India’s retail industry is in flux, powered by a rush of new moves. Flipkart has launched new loyalty programmes and seller tools for its Big Billion Days sale. Swiggy has pumped US$115 million into its supply-chain arm Scootsy to turbocharge Instamart’s logistics. And ITC is betting on quick-commerce with a “fresh pack” line of chapatis, cookies, and cakes. All parties to Indian retail, whether it is the retailers – online (e-commerce or quick-commerce) or offline (kiranas, supermarkets, hypermarkets) or FMCG brands, are racing to reinvent how Indians shop. Especially interesting is how kiranas, e-commerce, and quick-commerce are locked into a competitive battle for the Indian customer’s wallet.
Three Channels, Three Value Propositions
Kiranas still dominate Indian retail, accounting for nearly 91% of all Indian retail sales (even by 2030, their projected share is set to stay at a very healthy 85%). They thrive on hyper-local reach, personalised service, and informal credit – features that remain indispensable for households without ready cash or formal banking. Many are also digitising, from UPI payments to WhatsApp ordering.
E-commerce opened the door to wider choice and sharper prices. Flipkart, Amazon, and others brought branded goods into smaller towns, flattening price gaps and giving consumers scale and variety that local stores cannot match. Importantly, e-commerce is also governed by a set of consumer protection rules that strengthen trust in the marketplace — from guidelines curbing dark patterns to safeguards against mis-selling and misleading advertising. These frameworks ensure that expanded choice also comes with stronger guardrails for consumers.
Quick-commerce has made speed itself a consumer benefit. Medicines at midnight, forgotten groceries, or household essentials in minutes — this model has monetised convenience, and consumers are happy to pay for it.
In the end, it is the consumer who decides which of these value propositions matters more to him for what purchases at what time.
The Expanding Consumer Basket
These formats coexist because consumer demand is not uniform. A family might buy staples from a kirana, large branded packs from e-commerce, and rely on quick-commerce for urgent needs. Instead of one model displacing another, they are layering into a hybrid ecosystem.The numbers back this up. Kiranas are projected to hold close to 89% of FMCG sales in 2028. Quick-commerce, even in optimistic scenarios, may capture only 5% by 2030. E-commerce is steadily expanding across both metros and Tier-2/Tier-3 towns. Indian consumers are not abandoning old channels but rather broadening their mix of options.
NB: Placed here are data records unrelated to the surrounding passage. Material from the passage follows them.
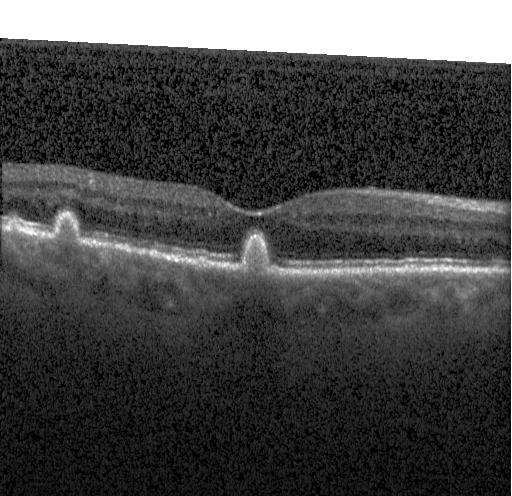

Centered on the fovea · spectral-domain optical coherence tomography · retinal OCT B-scan — Assessment: sub-RPE drusenoid deposits.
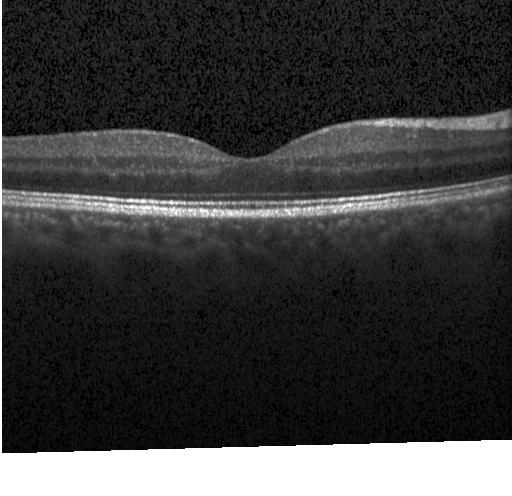 Macular scan · Heidelberg Spectralis OCT system · SD-OCT · OCT B-scan. OCT finding: no choroidal neovascularization, diabetic macular edema, or drusen.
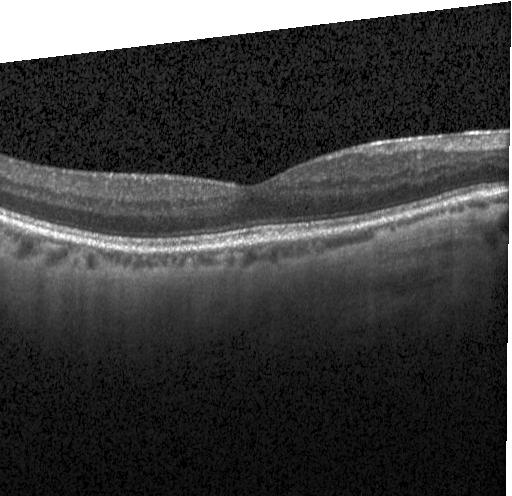
Instrument: Heidelberg Spectralis · retinal OCT cross-section · spectral-domain optical coherence tomography. The scan shows no CNV, no DME, and no drusen.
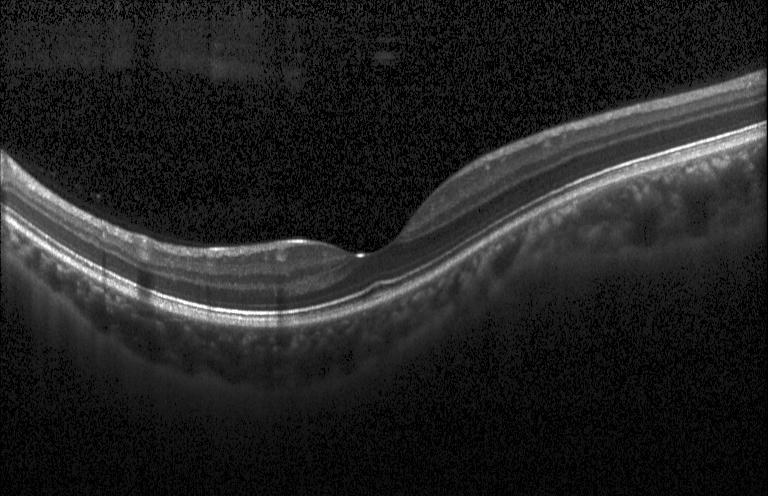
OCT line scan. This B-scan demonstrates no choroidal neovascularization, diabetic macular edema, or drusen.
The Rules of Competition and Consumer Guardrails
Competition law’s purpose is to safeguard the competitive process for consumers. Allegations of predatory pricing or exclusionary conduct must be tested carefully, and genuine harms sanctioned. But competitive pressure alone cannot be treated as illegality.
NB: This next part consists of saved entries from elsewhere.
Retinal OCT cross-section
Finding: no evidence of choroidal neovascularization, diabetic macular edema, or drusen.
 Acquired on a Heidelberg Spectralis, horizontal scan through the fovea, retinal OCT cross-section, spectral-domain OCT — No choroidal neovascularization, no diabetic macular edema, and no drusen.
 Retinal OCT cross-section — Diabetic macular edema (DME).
The policy challenge is to strike a balance: protect affordability, accessibility, convenience, and trust – while also addressing risks such as unsustainable discounting, opaque data practices, and labour conditions in delivery services.
Amid this competitive churn, it is little surprise that retail competition has also spilled into regulatory forums. Kirana associations have petitioned the Competition Commission of India (CCI) against quick-commerce players, alleging predatory pricing and unfair practices. The Parliamentary Standing Committee on Commerce has flagged concerns over “dark stores” and ten-minute delivery guarantees. These echo long-running disputes between kiranas and e-commerce, showing how India’s retail battles are as much about policy as they are about consumers.
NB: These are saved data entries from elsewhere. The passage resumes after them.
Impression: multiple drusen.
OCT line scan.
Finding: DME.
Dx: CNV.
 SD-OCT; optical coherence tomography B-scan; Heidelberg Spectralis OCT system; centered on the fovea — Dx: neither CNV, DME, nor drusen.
India’s regulatory framework has also seen several additional interventions. The Central Consumer Protection Authority has issued guidelines against “dark patterns” in e-commerce, curbing deceptive interface designs. The Government has also introduced draft rules on mis-selling, misleading advertising, and transparency of product information, that will play a key role in ensuring that innovation in online retail does not come at the expense of consumer trust.
The Next Chapter of Retail
The future of Indian retail will not be a zero-sum outcome. Kiranas are evolving into micro-fulfilment hubs, integrated into the supply chains of larger platforms. Flipkart, for instance, already partners with thousands of kirana stores to handle deliveries and local logistics, especially during festive peaks. Amazon and Reliance have also piloted similar collaborations, showing how physical and digital models can complement one another.
E-commerce platforms are likely to deepen local partnerships, while quick-commerce firms refine delivery promises and pricing models. Each will adapt to consumer expectations rather than replace one another.
The common thread is the consumer. By demanding more – in price, variety, and speed – Indian households are forcing every format to adapt. With regulators simultaneously tightening safeguards, the next chapter of India’s retail story will be written not just as a contest of incumbents versus challengers, but as a balance of innovation, coexistence, and consumer protection.